Oi! Vim aqui conhecer seu blog, muito obrigada pelo comentário lá no Camilando. Eu amei demais eu blog, o mood dele aconchegante! Vou tirar um tempinho pra ler com calma os outros posts, pois já gostei daqui. 🙂
Oiii. Que alegria receber um comentário teu! Seja muito bem-vinda ❤️
eu morro de preguiça do choque pelo choque. não tenho lido taaaanta coisa assim, mas quando leio, sempre me pego pensando em como construir uma narrativa coesa e que faz sentido é o que mais me pega… uma das tristezas é que percebi que não gosto mais tanto assim de YA, porque as últimas coisas que eu li têm sido muito simplistas. ai, ai.

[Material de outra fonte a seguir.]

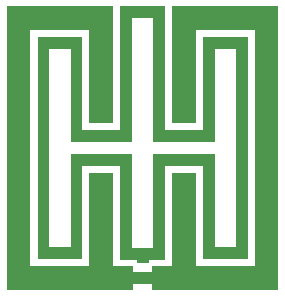
<source format=gtl>
G04*
G04 #@! TF.GenerationSoftware,Altium Limited,Altium Designer,20.0.13 (296)*
G04*
G04 Layer_Physical_Order=1*
G04 Layer_Color=255*
%FSLAX25Y25*%
%MOIN*%
G70*
G01*
G75*
%ADD11R,0.03937X0.02362*%
%ADD12R,0.03937X0.07874*%
%ADD15C,0.03937*%
%ADD16R,0.07087X0.03937*%
G36*
X41339Y59449D02*
X33465D01*
Y90551D01*
X33465Y90551D01*
X13780D01*
Y11811D01*
X33465D01*
Y42913D01*
X41339D01*
Y11811D01*
X46063D01*
Y3937D01*
X5906D01*
Y98425D01*
X5906Y98425D01*
X41339D01*
Y59449D01*
D02*
G37*
G36*
X43701Y98425D02*
X58661D01*
Y57087D01*
X71260D01*
X71260Y57087D01*
Y88189D01*
X86221D01*
X86221Y88189D01*
Y14173D01*
X71260D01*
X71260Y14173D01*
Y45276D01*
X58661D01*
X58661Y45276D01*
Y13805D01*
X53081D01*
Y17742D01*
X54724D01*
X54724Y17743D01*
Y49213D01*
X75197D01*
X75197Y49213D01*
Y18110D01*
X82284D01*
Y84252D01*
X75197D01*
Y53150D01*
X54724D01*
X54724Y53150D01*
Y94488D01*
X47638D01*
X47638Y94488D01*
Y53150D01*
X27165D01*
X27165Y53150D01*
Y84252D01*
X20079D01*
X20079Y84252D01*
Y18110D01*
X27165D01*
X27165Y18110D01*
Y49213D01*
X47638D01*
X47638Y49213D01*
X47638Y49213D01*
Y17742D01*
X49281D01*
Y13805D01*
X43701D01*
Y45276D01*
X43701Y45276D01*
X31102D01*
Y14173D01*
X31102Y14173D01*
X31102Y14173D01*
X16142D01*
Y88189D01*
X16142Y88189D01*
X31102D01*
Y57087D01*
X31102Y57087D01*
X31102Y57087D01*
X43701D01*
Y98425D01*
X43701Y98425D01*
D02*
G37*
G36*
X61024Y98425D02*
X96457D01*
Y3937D01*
X96457Y3937D01*
X56299D01*
Y11811D01*
X61024D01*
Y42913D01*
X68898D01*
Y11811D01*
X88583D01*
Y90551D01*
X68898D01*
Y59449D01*
X68898Y59449D01*
X61024D01*
Y98425D01*
X61024Y98425D01*
D02*
G37*
D11*
X51181Y13780D02*
D03*
Y13805D02*
D03*
D12*
X46063Y7874D02*
D03*
X56299D02*
D03*
Y7900D02*
D03*
X46063D02*
D03*
D15*
Y7874D02*
X56299D01*
D16*
X51181Y96457D02*
D03*
Y15774D02*
D03*
M02*

</source>
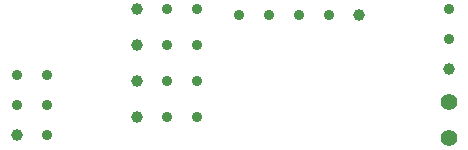
<source format=gbr>
G04 Generated by Ultiboard 13.0 *
%FSLAX25Y25*%
%MOIN*%

%ADD11C,0.03500*%
%ADD12C,0.03917*%
%ADD13C,0.05500*%


G04 ColorRGB 000000 for the following layer *
%LNDrill-Copper Top-Copper Bottom*%
%LPD*%
G54D11*
X-62000Y-20000D03*
X-62000Y0D03*
X-72000Y0D03*
X-62000Y-10000D03*
X-72000Y-10000D03*
X-22000Y-14000D03*
X-12000Y-14000D03*
X-22000Y10000D03*
X-12000Y10000D03*
X-22000Y-2000D03*
X-12000Y-2000D03*
X-22000Y22000D03*
X-12000Y22000D03*
X32000Y20000D03*
X22000Y20000D03*
X2000Y20000D03*
X12000Y20000D03*
X72000Y12000D03*
X72000Y22000D03*
G54D12*
X-72000Y-20000D03*
X-32000Y-14000D03*
X-32000Y10000D03*
X-32000Y-2000D03*
X-32000Y22000D03*
X42000Y20000D03*
X72000Y2000D03*
G54D13*
X72000Y-9000D03*
X72000Y-21000D03*

M02*

</source>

adorei que você faz parte de um clube de leitura!! às vezes me dá vontade, porque é gostoso poder discutir com outras pessoas o que a gente lê. porém, meu foco é ler o que falta ler na minha estante kkkk
beijo, dani!
Eu adoro participar do clube porque ele é bimestral, daí dá bastante tempo pra ler pra quem tem uma rotina mais corrida e ainda consigo ler os encalhados da minha estante.
Beijos!
Eu amo resenhas negativas de livros, não é muito comum ver dessas por aí. Dá até uma vontade de ler também, só pra ver acontecer igual você falou kkkkkk. Não conheço o livro, nem o autor, nem tenho nenhum interesse pelo gênero. Mas deu vontade de pesquisar sobre.
Acho que ainda não comentei por aqui, só estive lendo nos últimos dias. Acompanhando de longe, mas adorei conhecer seu blog.

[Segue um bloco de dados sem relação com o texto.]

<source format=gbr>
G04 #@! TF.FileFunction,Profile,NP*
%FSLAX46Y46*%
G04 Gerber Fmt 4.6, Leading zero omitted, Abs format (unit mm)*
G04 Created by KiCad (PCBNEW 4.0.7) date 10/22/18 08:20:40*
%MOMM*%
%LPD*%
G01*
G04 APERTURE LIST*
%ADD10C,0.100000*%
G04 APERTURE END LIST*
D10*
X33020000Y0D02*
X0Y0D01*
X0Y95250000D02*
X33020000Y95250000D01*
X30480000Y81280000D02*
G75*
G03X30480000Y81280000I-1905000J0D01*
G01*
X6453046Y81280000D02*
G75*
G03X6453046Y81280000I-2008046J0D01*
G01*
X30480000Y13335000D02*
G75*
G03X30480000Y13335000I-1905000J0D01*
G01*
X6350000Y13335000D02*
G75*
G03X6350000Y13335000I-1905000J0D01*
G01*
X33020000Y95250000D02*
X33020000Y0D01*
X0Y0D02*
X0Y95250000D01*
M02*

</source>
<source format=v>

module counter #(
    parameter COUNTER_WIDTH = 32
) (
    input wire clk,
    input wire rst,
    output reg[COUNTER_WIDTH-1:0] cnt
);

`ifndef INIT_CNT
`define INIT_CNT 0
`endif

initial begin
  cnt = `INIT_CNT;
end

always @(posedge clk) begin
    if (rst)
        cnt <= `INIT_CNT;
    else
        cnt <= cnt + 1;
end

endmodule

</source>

Oi. Obrigada! Eu adoro o teu blog. Que honra ver que tu leu algo que escrevi 🙂
Eu não sei porque, mas me sinto muito mais compelida a escrever (sei lá, parece que tenho mais argumentos) quando não gosto de algo. Horrível. hahahaha Adoro.
Terminei o livro há poucos dias e fui ler algumas críticas depois. Tem muita opinião quanto a trama do livro em si, sobre o enredo, personagens etc. Muita gente falando do desconforto com as cenas chocantes e pouca gente falando sobre o desconforto da narrativa. Como por exemplo a misoginia, o desprezo pelas personagens do sexo feminino, as colocando como fúteis, interesseiras e superficiais.
Quero ler outros livros dele pra observar se é um padrão do autor ou se era mera expressão do personagem. Se for mesmo do Montes, quero dar um desconto pois, escreveu esse ainda jovem.
Mas ao mesmo tempo, nos próximos livros, espero uma justiça quanto a esse. E se não ocorrer ficarei decepcionada por notar que mesmo com a existência desses atravessamentos, o pensamento dele não evoluiu.
No final do livro me pareceu que ele queria terminar logo e deixou muito superficial a motivação da participação dos personagens na roleta russa. A alusão na última página da ficção com não ficção também achei brega. Pareceu que ele (autor) queria dizer que era “fodao”, e me deu um pouco de vergonha alheia.